Creating custom serializers from scratch is usually not what you want to do. Most often, you want to map your custom data type to one with an existing serializer. This is where the Inject type class comes in (called like this because it is essentially an injective i.e. invertible function between the two data types). E.g. the following definition is enough to provide a TypeInformation instance for a Breeze Vector.

import breeze.linalg.Vector

implicit def injectVector[A]: Inject[Vector[A], Array[A]] =
  Inject(_.toArray, Vector(_))

Recursive ADTs

The default macro based implementation cannot handle Recursive data types or Coproducts without the use of reflection based serializers like Kryo. Only product types (tuples and case classes) are handled natively.

Flink-Shapeless extends the native Flink support to arbitrary Algebraic data types (ADTs) and will fail at compile time rather than default to runtime reflection. In Scala ADTs are encoded as sealed traits and case classes.

// Example: Recursive product
case class NTree[+A](v: A, children: List[NTree[A]])

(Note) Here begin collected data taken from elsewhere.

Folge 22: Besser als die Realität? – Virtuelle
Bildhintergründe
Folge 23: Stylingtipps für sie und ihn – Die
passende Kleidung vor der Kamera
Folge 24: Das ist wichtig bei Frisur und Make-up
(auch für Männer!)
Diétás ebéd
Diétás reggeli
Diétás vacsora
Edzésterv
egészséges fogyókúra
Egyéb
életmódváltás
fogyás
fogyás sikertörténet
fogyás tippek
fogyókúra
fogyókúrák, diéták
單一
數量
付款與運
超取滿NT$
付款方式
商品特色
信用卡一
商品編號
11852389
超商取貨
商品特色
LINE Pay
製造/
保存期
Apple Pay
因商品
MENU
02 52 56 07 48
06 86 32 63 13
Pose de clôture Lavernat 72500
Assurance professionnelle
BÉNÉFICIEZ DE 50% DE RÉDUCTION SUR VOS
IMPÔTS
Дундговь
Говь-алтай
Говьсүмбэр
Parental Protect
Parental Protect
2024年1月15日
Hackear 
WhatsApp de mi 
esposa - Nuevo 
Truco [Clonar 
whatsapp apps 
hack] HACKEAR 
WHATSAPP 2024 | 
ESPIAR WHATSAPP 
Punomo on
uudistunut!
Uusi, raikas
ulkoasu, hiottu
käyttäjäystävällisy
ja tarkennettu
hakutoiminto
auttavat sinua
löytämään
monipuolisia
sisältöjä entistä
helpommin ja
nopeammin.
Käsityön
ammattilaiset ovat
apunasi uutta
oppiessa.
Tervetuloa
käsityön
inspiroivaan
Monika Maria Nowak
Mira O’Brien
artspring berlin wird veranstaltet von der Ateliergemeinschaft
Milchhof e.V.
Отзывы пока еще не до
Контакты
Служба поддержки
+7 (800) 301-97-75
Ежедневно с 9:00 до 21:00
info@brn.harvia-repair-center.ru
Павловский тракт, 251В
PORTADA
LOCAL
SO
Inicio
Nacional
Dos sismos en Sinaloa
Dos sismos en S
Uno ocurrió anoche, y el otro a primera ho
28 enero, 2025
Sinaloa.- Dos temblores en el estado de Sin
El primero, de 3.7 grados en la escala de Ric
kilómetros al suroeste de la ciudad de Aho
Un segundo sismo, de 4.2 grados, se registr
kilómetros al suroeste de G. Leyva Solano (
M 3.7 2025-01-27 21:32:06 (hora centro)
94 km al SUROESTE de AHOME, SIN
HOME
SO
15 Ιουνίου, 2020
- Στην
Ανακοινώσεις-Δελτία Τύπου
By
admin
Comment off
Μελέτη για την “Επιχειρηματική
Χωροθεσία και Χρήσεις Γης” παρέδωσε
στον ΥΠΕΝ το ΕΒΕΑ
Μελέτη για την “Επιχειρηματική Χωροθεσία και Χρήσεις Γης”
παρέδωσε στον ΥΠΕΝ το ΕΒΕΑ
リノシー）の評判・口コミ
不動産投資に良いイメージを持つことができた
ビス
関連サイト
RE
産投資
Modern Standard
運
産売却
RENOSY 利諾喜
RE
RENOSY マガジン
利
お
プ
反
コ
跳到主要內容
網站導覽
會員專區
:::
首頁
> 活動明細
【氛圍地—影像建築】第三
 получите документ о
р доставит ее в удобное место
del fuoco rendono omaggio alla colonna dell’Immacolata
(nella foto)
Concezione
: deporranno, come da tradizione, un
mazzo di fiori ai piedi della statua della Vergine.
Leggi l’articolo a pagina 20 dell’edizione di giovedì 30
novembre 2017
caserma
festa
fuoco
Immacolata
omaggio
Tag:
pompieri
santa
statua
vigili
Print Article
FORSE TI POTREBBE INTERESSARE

// Example: Recursive coproduct
sealed trait BTree[+A]
case object BLeaf extends BTree[Nothing]
case class BNode[+A](l: BTree[A], v: A, r: BTree[A]) extends BTree[A]

Benchmarks

Checkout the TypeSerializer microbenchmarks comparing the default (Kryo) with the derived (via Shapeless) serializer on the NTree and BTree examples above. Flink-Shapeless achieves up to 10x speedup for NTree and up to 3x speedup for BTree.

More details about the setup:

  • Single threaded bulk serialization -> deserialization roundtrip
  • Random data generated with ScalaCheck
  • Varying number of trees (100-500) and number of nodes per tree (50-100)
  • Run on my development laptop with ScalaMeter

Limitations

There are a few well known limitations of automatic type class derivation with Shapeless.

  • Long compile times for large case classes and sealed trait hierarchies. Your mileage may vary.
  • Due to SI-7046 older versions of Scala may have problems with deriving TypeInformation for coproducts.